Namun, beban pokok pendapatan perseroan selama tiga bulan pertama tahun ini tercatat meningkat menjadi Rp2,77 triliun, padahal di periode yang sama jumlahnya hanya senilai Rp2,11 triliun.

Sehingga, laba bruto TBLA di kuartal pertama tahun ini menjadi Rp721,42 miliar atau lebih tinggi dibanding pada Kuartal I-2020 yang sebesar Rp651,3 miliar.

Baca :  Laba Bersih BYAN Kuartal Pertama Melambung Jadi USD165,86 Juta

Sementara itu, jumlah laba sebelum pajak di Kuartal I-2021 tercatat Rp226,32 miliar atau lebih besar dibanding periode yang sama di 2020 senilai Rp138,31 miliar.

Dengan beban pajak penghasilan di Kuartal I-2021 yang sebesar Rp51,57 miliar, maka TBLA mencatatkan laba tahun berjalan di Kuartal I-2021 sebesar Rp174,75 miliar.

Dari jumlah laba tahun berjalan tersebut, besaran laba yang dapat diatribusikan kepada pemilik entitas induk senilai Rp174,54 miliar atau jauh lebih tinggi dibandingkan dengan laba bersih di Kuartal I-2020 yang senilai Rp83,69 miliar.
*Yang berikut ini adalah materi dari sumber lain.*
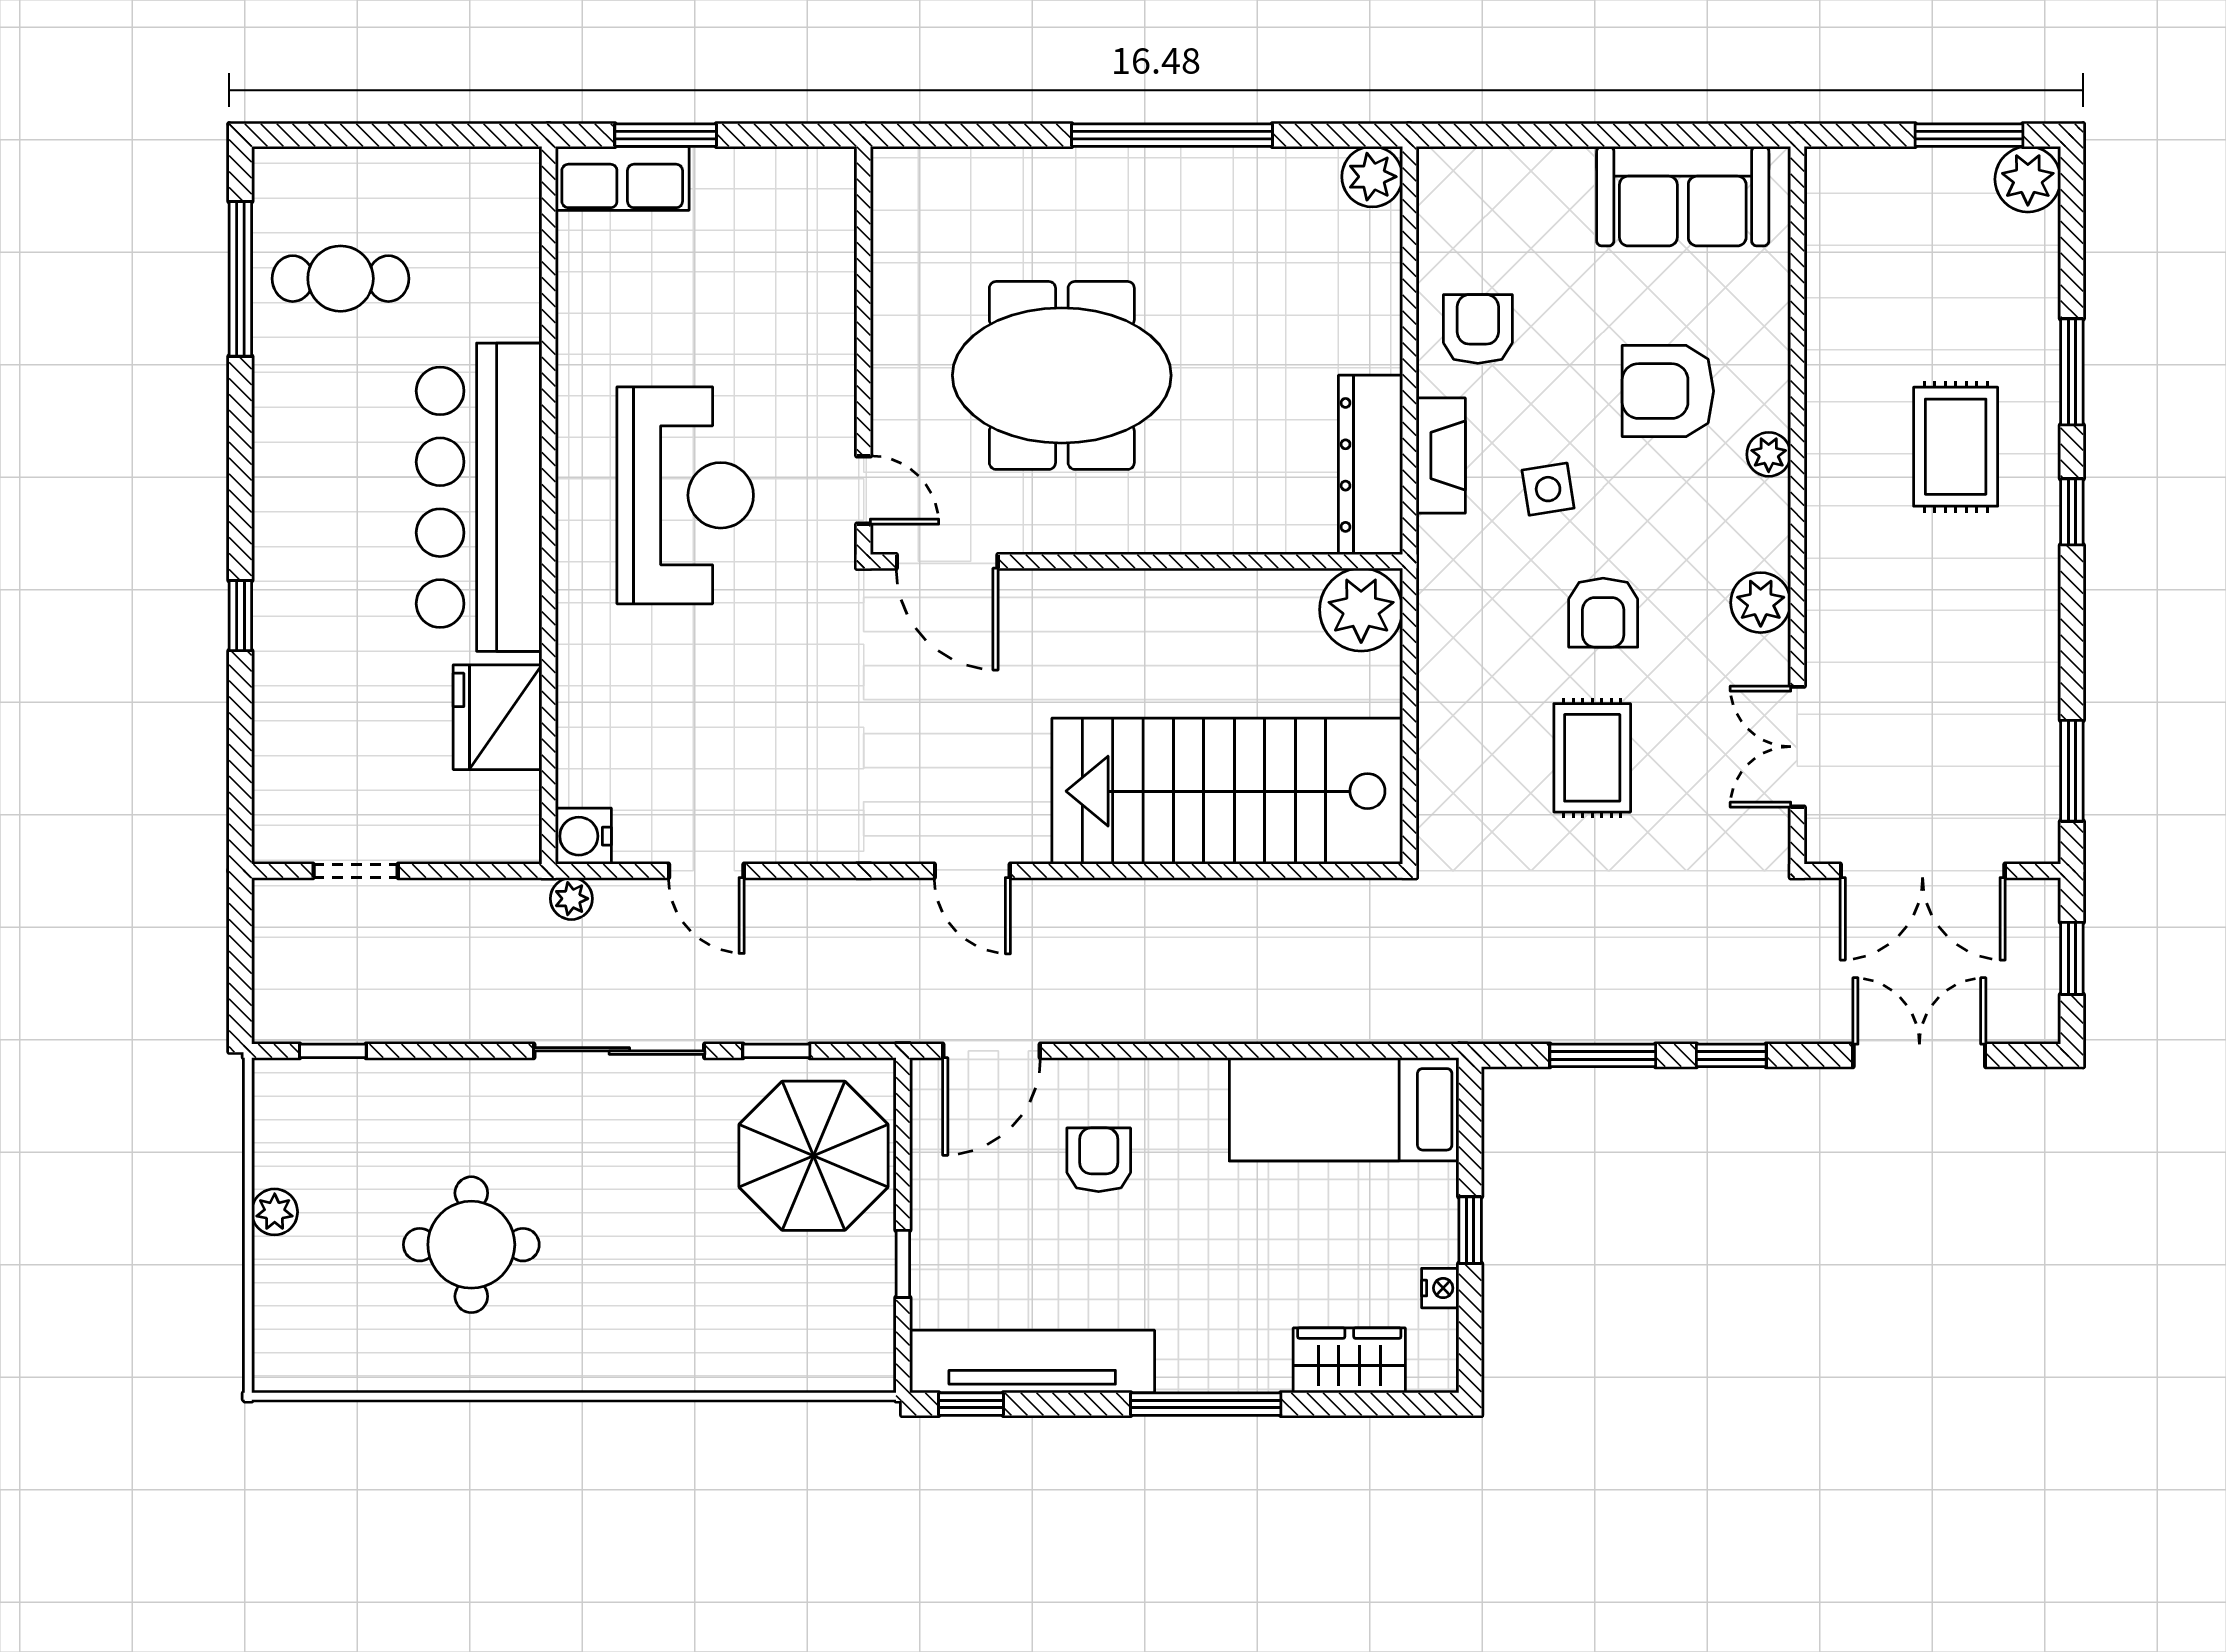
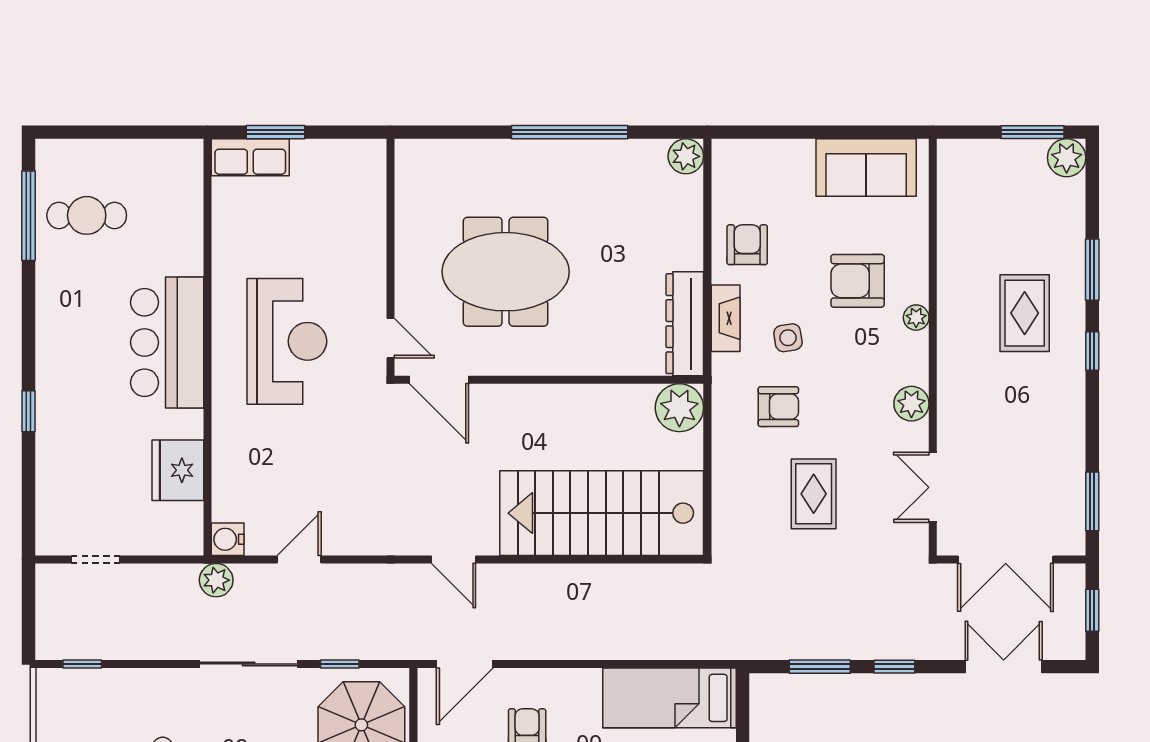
bar counter: (479, 497) -> (167, 342), width x0.73
armchair: (1603, 613) -> (778, 407), moved, turned -90
door: (706, 871) -> (299, 559), swing flipped
plant: (571, 899) -> (216, 580), width x1.38, depth x1.38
Hingga akhir Maret 2021, laba per saham dasar TBLA meningkat menjadi Rp33,08 per lembar dari Rp18,98 per saham pada akhir Maret 2020.

Baca :  Per Akhir Semester Pertama, ZONE Habiskan Semua Dana IPO Rp56,54 Miliar

Per 31 Maret 2021, total liabilitas TBLA tercatat menurun menjadi Rp13,48 triliun dari Rp13,54 triliun pada 31 Desember 2020.

Sedangkan, total ekuitas perseroan per akhir Maret 2020 meningkat menjadi Rp6,06 triliun dari posisi per akhir Desember 2020 yang senilai Rp5,89 miliar.